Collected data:
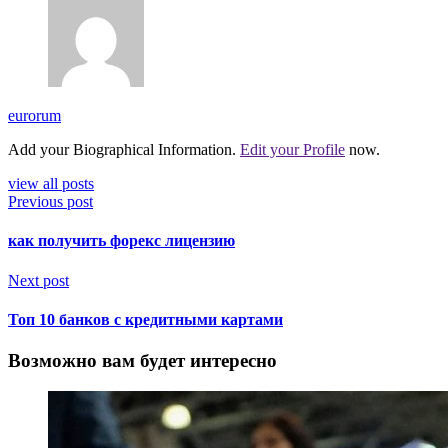
eurorum
Add your Biographical Information.
Edit your Profile
now.
view all posts
Previous post
как получить форекс лицензию
Next post
Топ 10 банков с кредитными картами
Возможно вам будет интересно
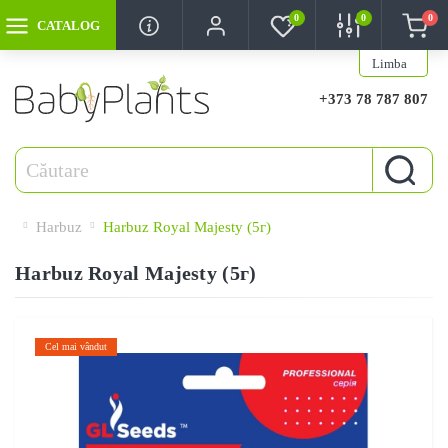
0
0
0
CATALOG
Limba
+373 78 787 807
Harbuz
Harbuz Royal Majesty (5г)
Harbuz Royal Majesty (5г)
Cel mai vândut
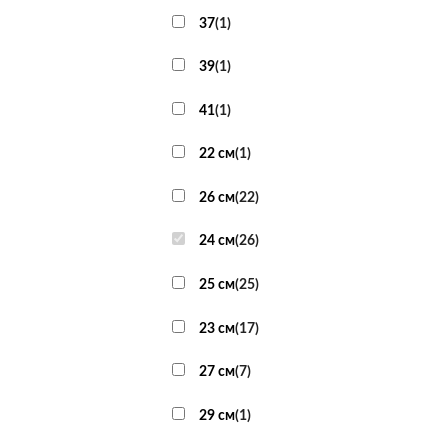
37
(
1
)
39
(
1
)
41
(
1
)
22 см
(
1
)
26 см
(
22
)
24 см
(
26
)
25 см
(
25
)
23 см
(
17
)
27 см
(
7
)
29 см
(
1
)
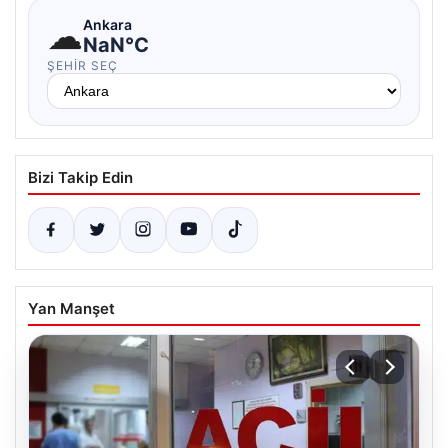
☁
Ankara
NaN°C
ŞEHIR SEÇ
Bizi Takip Edin
Yan Manşet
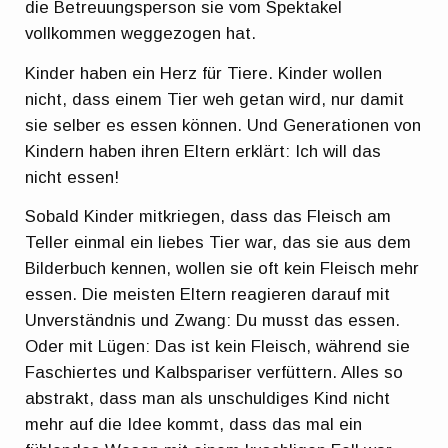
die Betreuungsperson sie vom Spektakel
vollkommen weggezogen hat.
Kinder haben ein Herz für Tiere. Kinder wollen
nicht, dass einem Tier weh getan wird, nur damit
sie selber es essen können. Und Generationen von
Kindern haben ihren Eltern erklärt: Ich will das
nicht essen!
Sobald Kinder mitkriegen, dass das Fleisch am
Teller einmal ein liebes Tier war, das sie aus dem
Bilderbuch kennen, wollen sie oft kein Fleisch mehr
essen. Die meisten Eltern reagieren darauf mit
Unverständnis und Zwang: Du musst das essen.
Oder mit Lügen: Das ist kein Fleisch, während sie
Faschiertes und Kalbspariser verfüttern. Alles so
abstrakt, dass man als unschuldiges Kind nicht
mehr auf die Idee kommt, dass das mal ein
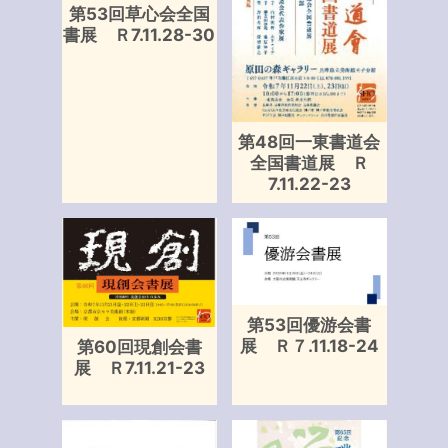
第53回草心会全国
書展 Ｒ7.11.28-30
第48回一東書道会
全国書道展 Ｒ
7.11.22-23
第53回優游会書
展 Ｒ７.11.18-24
第60回現創会書
展 Ｒ7.11.21-23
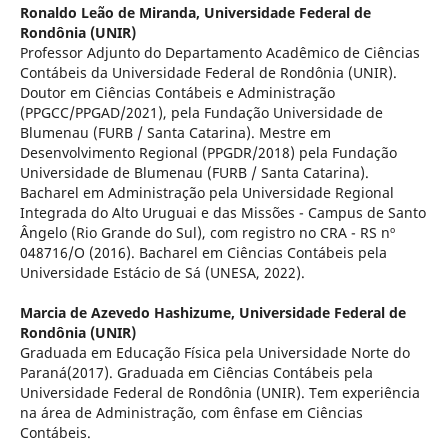
Ronaldo Leão de Miranda,
Universidade Federal de
Rondônia (UNIR)
Professor Adjunto do Departamento Acadêmico de Ciências
Contábeis da Universidade Federal de Rondônia (UNIR).
Doutor em Ciências Contábeis e Administração
(PPGCC/PPGAD/2021), pela Fundação Universidade de
Blumenau (FURB / Santa Catarina). Mestre em
Desenvolvimento Regional (PPGDR/2018) pela Fundação
Universidade de Blumenau (FURB / Santa Catarina).
Bacharel em Administração pela Universidade Regional
Integrada do Alto Uruguai e das Missões - Campus de Santo
Ângelo (Rio Grande do Sul), com registro no CRA - RS nº
048716/O (2016). Bacharel em Ciências Contábeis pela
Universidade Estácio de Sá (UNESA, 2022).
Marcia de Azevedo Hashizume,
Universidade Federal de
Rondônia (UNIR)
Graduada em Educação Física pela Universidade Norte do
Paraná(2017). Graduada em Ciências Contábeis pela
Universidade Federal de Rondônia (UNIR). Tem experiência
na área de Administração, com ênfase em Ciências
Contábeis.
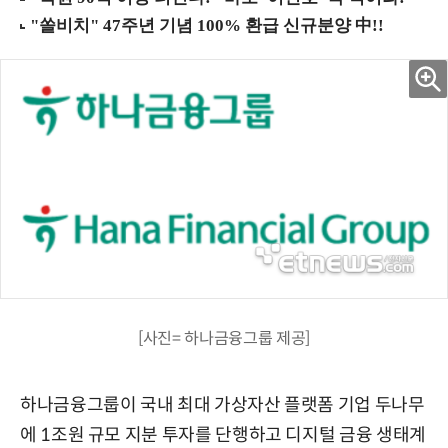
[사진= 하나금융그룹 제공]
하나금융그룹이 국내 최대 가상자산 플랫폼 기업 두나무
에 1조원 규모 지분 투자를 단행하고 디지털 금융 생태계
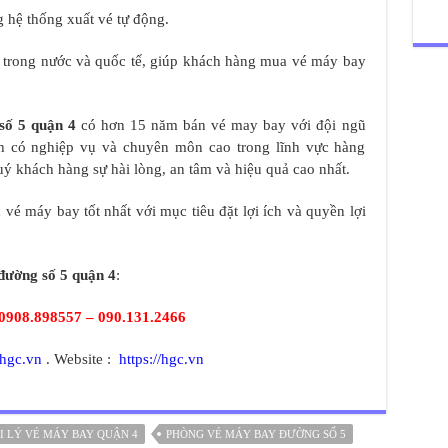
 hệ thống xuất vé tự động.
y trong nước và quốc tế, giúp khách hàng mua vé máy bay
số 5 quận 4
có hơn 15 năm bán vé may bay với đội ngũ
tình có nghiệp vụ và chuyên môn cao trong lĩnh vực hàng
 khách hàng sự hài lòng, an tâm và hiệu quả cao nhất.
vé máy bay tốt nhất với mục tiêu đặt lợi ích và quyền lợi
đường số 5 quận 4
:
0908.898557 – 090.131.2466
hgc.vn
. Website :
https://hgc.vn
I LÝ VÉ MÁY BAY QUẬN 4
PHÒNG VÉ MÁY BAY ĐƯỜNG SỐ 5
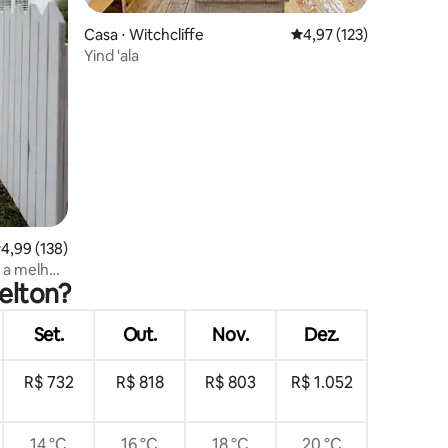
Casa ⋅ Witchcliffe
4,97 de uma avaliação 
4,97 (123)
Yind 'ala
,99 de uma avaliação média de 5, 138 avaliações
4,99 (138)
a a melhor
elton?
Set.
Out.
Nov.
Dez.
R$ 732
R$ 818
R$ 803
R$ 1.052
14 °C
16 °C
18 °C
20 °C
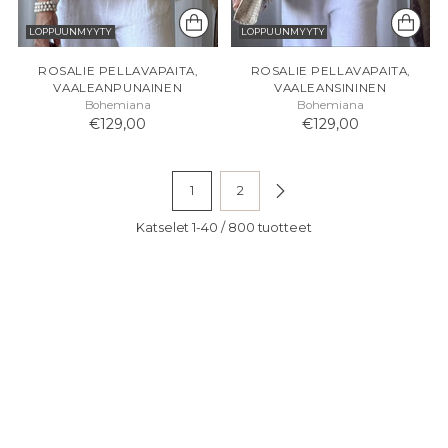
LOPPUUNMYYTY
LOPPUUNMYYTY
ROSALIE PELLAVAPAITA,
ROSALIE PELLAVAPAITA,
VAALEANPUNAINEN
VAALEANSININEN
Bohemiana
Bohemiana
€129,00
€129,00
1
2
Katselet 1-40 / 800 tuotteet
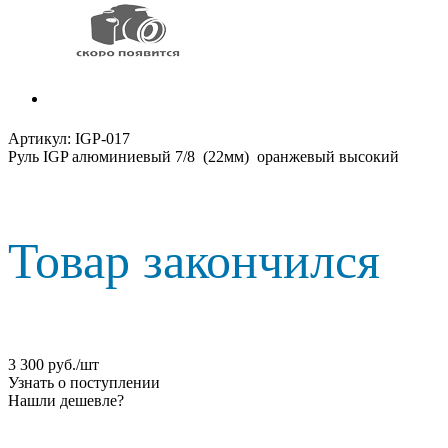
Артикул:
IGP-017
Руль IGP алюминиевый 7/8 (22мм) оранжевый высокий
Товар закончился
3 300
руб.
/шт
Узнать о поступлении
Нашли дешевле?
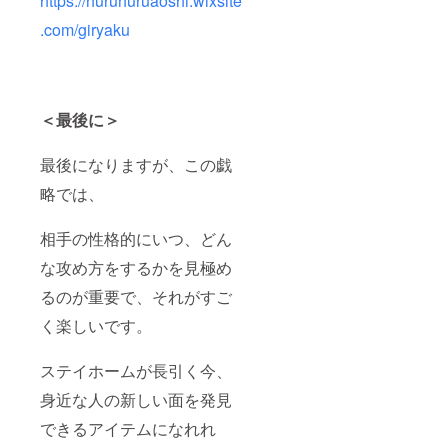
https://huruhuruaoshi.wixsite
.com/giryaku
＜最後に＞
最後になりますが、この戯
略では、
相手の性格的にいつ、どん
な攻め方をするかを見極め
るのが重要で、それがすご
く楽しいです。
ステイホームが長引く今、
身近な人の新しい面を発見
できるアイテムになれれ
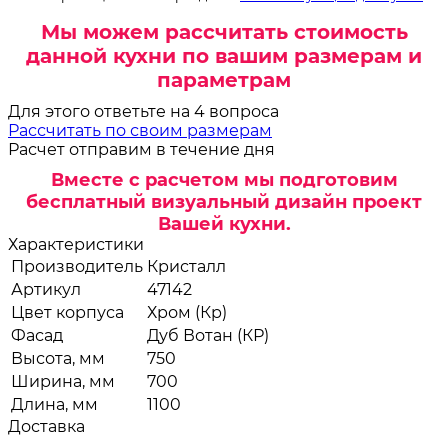
Мы можем рассчитать стоимость
данной кухни по вашим размерам и
параметрам
Для этого ответьте на 4 вопроса
Рассчитать по своим размерам
Расчет отправим в течение дня
Вместе с расчетом мы подготовим
бесплатный визуальный дизайн проект
Вашей кухни.
Характеристики
Производитель
Кристалл
Артикул
47142
Цвет корпуса
Хром (Кр)
Фасад
Дуб Вотан (КР)
Высота, мм
750
Ширина, мм
700
Длина, мм
1100
Доставка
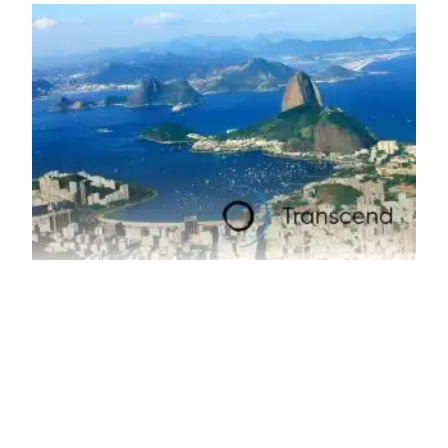
insumo, a sucata, devido, sobretudo, ao interesse chinês
pela matéria-prima.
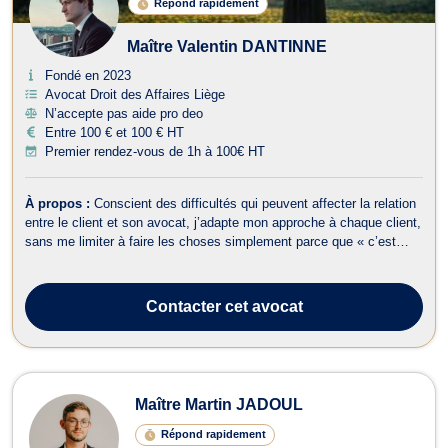
Répond rapidement
Maître Valentin DANTINNE
Fondé en 2023
Avocat Droit des Affaires Liège
N’accepte pas aide pro deo
Entre 100 € et 100 € HT
Premier rendez-vous de 1h à 100€ HT
À propos :
Conscient des difficultés qui peuvent affecter la relation
entre le client et son avocat, j’adapte mon approche à chaque client,
sans me limiter à faire les choses simplement parce que « c’est
l’usage », privilégiant une relation fondée sur la transparence, la
prévisibilité, la disponibilité et la compréhension. C’est pour ...
Contacter
cet avocat
Maître Martin JADOUL
Répond rapidement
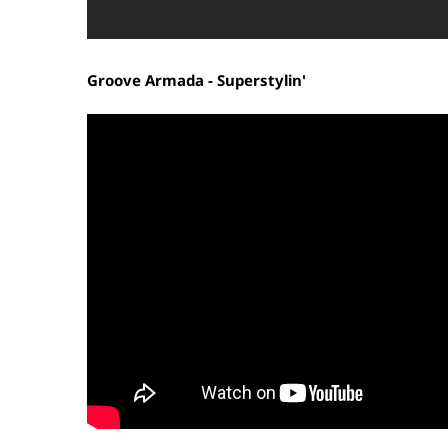
Groove Armada - Superstylin'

§ **Description of the task**: Which lines of the records contain "mehr"? Show each of them.

§ **Answer section**:
Bilderbuch kennen, wollen sie oft kein Fleisch mehr
mehr auf die Idee kommt, dass das mal ein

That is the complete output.